EXERCISE AIM: Your reply should be the complete data, reproduced exactly.

[Source records]
++++
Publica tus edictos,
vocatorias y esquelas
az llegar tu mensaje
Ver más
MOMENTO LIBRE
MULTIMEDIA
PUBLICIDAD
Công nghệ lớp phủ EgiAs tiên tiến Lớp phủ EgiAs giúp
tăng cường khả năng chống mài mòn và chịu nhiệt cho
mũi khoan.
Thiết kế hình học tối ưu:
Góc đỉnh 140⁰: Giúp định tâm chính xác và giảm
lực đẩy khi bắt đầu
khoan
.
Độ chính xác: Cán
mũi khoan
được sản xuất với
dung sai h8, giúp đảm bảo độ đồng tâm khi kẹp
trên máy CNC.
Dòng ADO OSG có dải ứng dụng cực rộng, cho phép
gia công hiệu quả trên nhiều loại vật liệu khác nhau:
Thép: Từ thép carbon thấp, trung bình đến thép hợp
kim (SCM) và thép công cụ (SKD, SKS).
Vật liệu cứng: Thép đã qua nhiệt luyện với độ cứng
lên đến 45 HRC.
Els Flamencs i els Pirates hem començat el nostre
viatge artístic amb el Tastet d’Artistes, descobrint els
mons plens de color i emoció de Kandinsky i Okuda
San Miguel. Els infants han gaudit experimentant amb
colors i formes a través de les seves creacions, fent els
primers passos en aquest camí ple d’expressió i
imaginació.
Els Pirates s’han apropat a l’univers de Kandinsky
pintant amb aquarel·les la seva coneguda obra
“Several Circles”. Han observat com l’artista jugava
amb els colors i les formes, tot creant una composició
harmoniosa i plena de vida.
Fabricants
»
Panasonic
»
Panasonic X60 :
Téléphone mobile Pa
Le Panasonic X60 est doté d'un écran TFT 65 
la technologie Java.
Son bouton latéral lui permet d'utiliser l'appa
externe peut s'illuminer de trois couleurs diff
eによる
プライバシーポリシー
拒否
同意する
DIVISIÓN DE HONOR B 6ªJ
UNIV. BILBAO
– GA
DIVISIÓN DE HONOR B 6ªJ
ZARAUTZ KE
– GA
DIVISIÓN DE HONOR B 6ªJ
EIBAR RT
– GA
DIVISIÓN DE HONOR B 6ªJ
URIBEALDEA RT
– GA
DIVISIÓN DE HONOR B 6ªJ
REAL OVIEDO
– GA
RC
++++
ANSWER BELOW:
Publica tus edictos,
vocatorias y esquelas
az llegar tu mensaje
Ver más
MOMENTO LIBRE
MULTIMEDIA
PUBLICIDAD
Công nghệ lớp phủ EgiAs tiên tiến Lớp phủ EgiAs giúp
tăng cường khả năng chống mài mòn và chịu nhiệt cho
mũi khoan.
Thiết kế hình học tối ưu:
Góc đỉnh 140⁰: Giúp định tâm chính xác và giảm
lực đẩy khi bắt đầu
khoan
.
Độ chính xác: Cán
mũi khoan
được sản xuất với
dung sai h8, giúp đảm bảo độ đồng tâm khi kẹp
trên máy CNC.
Dòng ADO OSG có dải ứng dụng cực rộng, cho phép
gia công hiệu quả trên nhiều loại vật liệu khác nhau:
Thép: Từ thép carbon thấp, trung bình đến thép hợp
kim (SCM) và thép công cụ (SKD, SKS).
Vật liệu cứng: Thép đã qua nhiệt luyện với độ cứng
lên đến 45 HRC.
Els Flamencs i els Pirates hem començat el nostre
viatge artístic amb el Tastet d’Artistes, descobrint els
mons plens de color i emoció de Kandinsky i Okuda
San Miguel. Els infants han gaudit experimentant amb
colors i formes a través de les seves creacions, fent els
primers passos en aquest camí ple d’expressió i
imaginació.
Els Pirates s’han apropat a l’univers de Kandinsky
pintant amb aquarel·les la seva coneguda obra
“Several Circles”. Han observat com l’artista jugava
amb els colors i les formes, tot creant una composició
harmoniosa i plena de vida.
Fabricants
»
Panasonic
»
Panasonic X60 :
Téléphone mobile Pa
Le Panasonic X60 est doté d'un écran TFT 65 
la technologie Java.
Son bouton latéral lui permet d'utiliser l'appa
externe peut s'illuminer de trois couleurs diff
eによる
プライバシーポリシー
拒否
同意する
DIVISIÓN DE HONOR B 6ªJ
UNIV. BILBAO
– GA
DIVISIÓN DE HONOR B 6ªJ
ZARAUTZ KE
– GA
DIVISIÓN DE HONOR B 6ªJ
EIBAR RT
– GA
DIVISIÓN DE HONOR B 6ªJ
URIBEALDEA RT
– GA
DIVISIÓN DE HONOR B 6ªJ
REAL OVIEDO
– GA
RC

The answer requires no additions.